## Task objective
Work through the records below and copy every line that includes "picture".

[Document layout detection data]

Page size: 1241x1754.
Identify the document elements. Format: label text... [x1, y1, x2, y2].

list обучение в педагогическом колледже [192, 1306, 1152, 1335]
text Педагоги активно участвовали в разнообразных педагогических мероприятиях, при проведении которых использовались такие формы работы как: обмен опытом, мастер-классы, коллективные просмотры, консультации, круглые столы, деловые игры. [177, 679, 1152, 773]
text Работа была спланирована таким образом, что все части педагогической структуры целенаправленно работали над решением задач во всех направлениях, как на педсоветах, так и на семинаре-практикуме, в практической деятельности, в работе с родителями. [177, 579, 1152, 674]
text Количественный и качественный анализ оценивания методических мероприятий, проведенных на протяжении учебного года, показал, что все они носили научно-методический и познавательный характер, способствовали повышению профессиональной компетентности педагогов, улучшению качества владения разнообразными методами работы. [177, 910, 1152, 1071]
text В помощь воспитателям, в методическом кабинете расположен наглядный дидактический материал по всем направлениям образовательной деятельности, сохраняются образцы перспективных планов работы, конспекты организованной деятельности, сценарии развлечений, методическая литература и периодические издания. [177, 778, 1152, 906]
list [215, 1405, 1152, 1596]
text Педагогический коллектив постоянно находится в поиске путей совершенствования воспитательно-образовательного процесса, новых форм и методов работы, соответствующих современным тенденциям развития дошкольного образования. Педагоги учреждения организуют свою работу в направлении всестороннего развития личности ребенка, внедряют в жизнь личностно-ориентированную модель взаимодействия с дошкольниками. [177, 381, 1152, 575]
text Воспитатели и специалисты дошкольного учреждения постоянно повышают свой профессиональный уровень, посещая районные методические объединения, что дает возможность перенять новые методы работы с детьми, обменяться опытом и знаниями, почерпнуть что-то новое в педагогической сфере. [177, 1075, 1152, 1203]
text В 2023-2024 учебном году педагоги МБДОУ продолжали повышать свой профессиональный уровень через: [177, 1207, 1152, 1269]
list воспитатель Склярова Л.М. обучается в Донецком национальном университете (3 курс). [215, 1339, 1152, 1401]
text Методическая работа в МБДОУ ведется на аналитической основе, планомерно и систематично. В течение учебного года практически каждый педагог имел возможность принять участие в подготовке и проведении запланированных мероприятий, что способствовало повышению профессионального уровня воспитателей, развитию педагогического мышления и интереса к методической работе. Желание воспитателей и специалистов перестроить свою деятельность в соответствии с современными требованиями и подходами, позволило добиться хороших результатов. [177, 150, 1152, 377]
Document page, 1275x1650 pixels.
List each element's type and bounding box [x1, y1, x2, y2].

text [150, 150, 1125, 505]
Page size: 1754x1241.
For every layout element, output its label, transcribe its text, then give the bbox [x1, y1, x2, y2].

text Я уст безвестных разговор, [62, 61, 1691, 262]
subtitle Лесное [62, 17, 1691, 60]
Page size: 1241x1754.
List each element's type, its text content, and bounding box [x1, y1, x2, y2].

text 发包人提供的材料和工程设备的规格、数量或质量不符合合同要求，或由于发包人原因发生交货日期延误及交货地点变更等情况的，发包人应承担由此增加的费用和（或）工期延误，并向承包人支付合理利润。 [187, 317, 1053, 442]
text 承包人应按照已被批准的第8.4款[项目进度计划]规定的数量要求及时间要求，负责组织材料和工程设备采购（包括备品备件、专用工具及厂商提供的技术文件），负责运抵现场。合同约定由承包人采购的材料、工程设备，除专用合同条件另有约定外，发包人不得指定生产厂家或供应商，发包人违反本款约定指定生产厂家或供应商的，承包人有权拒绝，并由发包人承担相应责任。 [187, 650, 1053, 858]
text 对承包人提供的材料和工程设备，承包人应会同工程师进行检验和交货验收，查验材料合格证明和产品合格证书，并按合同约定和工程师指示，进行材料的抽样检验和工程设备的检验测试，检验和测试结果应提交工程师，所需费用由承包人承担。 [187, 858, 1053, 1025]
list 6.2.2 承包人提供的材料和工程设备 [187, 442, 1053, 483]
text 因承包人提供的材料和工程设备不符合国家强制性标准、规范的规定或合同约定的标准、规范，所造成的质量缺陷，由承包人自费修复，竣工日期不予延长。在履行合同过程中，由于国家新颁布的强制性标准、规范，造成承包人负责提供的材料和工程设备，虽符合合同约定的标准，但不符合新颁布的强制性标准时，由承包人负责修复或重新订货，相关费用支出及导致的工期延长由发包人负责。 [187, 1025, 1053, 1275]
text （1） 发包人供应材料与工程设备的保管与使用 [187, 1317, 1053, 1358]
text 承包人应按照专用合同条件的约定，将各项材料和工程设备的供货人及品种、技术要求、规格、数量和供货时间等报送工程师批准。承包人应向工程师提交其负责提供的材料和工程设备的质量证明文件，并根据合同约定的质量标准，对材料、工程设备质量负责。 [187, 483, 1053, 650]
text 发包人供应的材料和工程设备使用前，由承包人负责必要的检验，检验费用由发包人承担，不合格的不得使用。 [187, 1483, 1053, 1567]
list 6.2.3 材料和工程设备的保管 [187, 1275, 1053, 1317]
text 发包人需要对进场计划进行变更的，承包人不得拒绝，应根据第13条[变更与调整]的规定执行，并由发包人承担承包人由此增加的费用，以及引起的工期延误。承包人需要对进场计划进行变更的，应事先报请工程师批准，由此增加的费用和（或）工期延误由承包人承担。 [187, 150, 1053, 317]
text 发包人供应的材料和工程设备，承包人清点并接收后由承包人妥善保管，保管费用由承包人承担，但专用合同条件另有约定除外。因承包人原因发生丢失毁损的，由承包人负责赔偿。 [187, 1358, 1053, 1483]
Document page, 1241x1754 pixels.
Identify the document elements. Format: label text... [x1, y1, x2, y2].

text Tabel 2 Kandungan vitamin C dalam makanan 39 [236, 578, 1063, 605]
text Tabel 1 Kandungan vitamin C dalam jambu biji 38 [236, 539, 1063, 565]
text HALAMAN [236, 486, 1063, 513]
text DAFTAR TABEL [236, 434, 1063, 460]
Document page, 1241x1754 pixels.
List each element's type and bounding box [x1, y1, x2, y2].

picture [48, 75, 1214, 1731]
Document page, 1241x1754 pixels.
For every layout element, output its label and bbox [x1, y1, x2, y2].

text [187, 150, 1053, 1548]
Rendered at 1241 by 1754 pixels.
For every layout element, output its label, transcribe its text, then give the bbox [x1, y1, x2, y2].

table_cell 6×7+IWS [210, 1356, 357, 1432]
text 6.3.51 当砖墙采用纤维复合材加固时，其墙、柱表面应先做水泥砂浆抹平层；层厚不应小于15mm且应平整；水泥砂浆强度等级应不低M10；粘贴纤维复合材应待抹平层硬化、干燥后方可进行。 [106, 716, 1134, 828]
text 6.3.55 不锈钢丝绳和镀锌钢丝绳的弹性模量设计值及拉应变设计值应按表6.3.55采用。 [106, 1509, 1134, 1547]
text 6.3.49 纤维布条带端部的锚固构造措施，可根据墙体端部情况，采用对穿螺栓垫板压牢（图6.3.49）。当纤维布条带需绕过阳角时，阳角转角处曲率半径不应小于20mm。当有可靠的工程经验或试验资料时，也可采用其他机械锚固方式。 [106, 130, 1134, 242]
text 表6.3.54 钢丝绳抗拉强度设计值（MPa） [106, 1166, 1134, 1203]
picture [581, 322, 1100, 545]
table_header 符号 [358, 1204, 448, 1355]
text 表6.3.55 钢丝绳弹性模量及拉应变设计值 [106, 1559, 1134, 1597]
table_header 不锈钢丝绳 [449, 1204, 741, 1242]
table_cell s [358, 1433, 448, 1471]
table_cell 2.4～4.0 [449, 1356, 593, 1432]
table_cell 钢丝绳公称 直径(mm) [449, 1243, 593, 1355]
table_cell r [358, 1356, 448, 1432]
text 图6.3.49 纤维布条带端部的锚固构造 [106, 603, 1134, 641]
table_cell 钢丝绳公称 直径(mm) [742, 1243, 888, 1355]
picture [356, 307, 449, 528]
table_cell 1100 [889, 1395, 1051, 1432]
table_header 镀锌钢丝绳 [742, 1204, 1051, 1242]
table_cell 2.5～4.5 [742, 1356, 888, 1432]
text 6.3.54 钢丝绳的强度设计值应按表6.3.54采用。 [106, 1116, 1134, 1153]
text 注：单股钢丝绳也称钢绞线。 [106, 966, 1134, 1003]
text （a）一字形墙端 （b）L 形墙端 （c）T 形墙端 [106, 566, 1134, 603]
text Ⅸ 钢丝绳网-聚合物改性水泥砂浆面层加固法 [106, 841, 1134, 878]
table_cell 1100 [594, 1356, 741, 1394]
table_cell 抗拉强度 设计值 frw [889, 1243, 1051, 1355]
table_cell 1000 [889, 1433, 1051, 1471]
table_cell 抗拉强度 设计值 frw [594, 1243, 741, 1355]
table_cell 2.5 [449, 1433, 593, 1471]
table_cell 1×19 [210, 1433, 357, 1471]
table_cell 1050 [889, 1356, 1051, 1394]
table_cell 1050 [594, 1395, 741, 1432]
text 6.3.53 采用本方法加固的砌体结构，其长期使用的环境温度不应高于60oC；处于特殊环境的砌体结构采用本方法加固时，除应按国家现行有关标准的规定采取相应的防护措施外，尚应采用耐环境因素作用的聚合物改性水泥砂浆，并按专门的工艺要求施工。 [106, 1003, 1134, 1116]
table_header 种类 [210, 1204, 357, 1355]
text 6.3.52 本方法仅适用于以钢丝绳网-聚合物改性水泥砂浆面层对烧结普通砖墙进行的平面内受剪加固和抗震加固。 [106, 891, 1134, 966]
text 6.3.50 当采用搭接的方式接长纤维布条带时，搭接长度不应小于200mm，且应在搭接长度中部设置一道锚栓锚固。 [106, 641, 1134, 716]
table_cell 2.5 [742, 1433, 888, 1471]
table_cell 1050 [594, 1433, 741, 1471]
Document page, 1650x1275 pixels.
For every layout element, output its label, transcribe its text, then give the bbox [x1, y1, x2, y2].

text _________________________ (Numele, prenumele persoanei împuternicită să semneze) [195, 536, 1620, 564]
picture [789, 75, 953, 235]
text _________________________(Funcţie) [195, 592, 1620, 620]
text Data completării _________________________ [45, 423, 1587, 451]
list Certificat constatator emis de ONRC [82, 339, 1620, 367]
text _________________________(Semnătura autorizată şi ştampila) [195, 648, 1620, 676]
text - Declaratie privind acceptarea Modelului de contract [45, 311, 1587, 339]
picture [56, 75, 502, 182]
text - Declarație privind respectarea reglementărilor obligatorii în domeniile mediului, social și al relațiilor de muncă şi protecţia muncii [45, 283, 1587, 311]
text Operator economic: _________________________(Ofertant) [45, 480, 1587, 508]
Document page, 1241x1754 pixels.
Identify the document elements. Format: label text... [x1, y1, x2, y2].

## Solution to the problem
picture [48, 75, 1214, 1731]
picture [581, 322, 1100, 545]
picture [356, 307, 449, 528]
picture [789, 75, 953, 235]
picture [56, 75, 502, 182]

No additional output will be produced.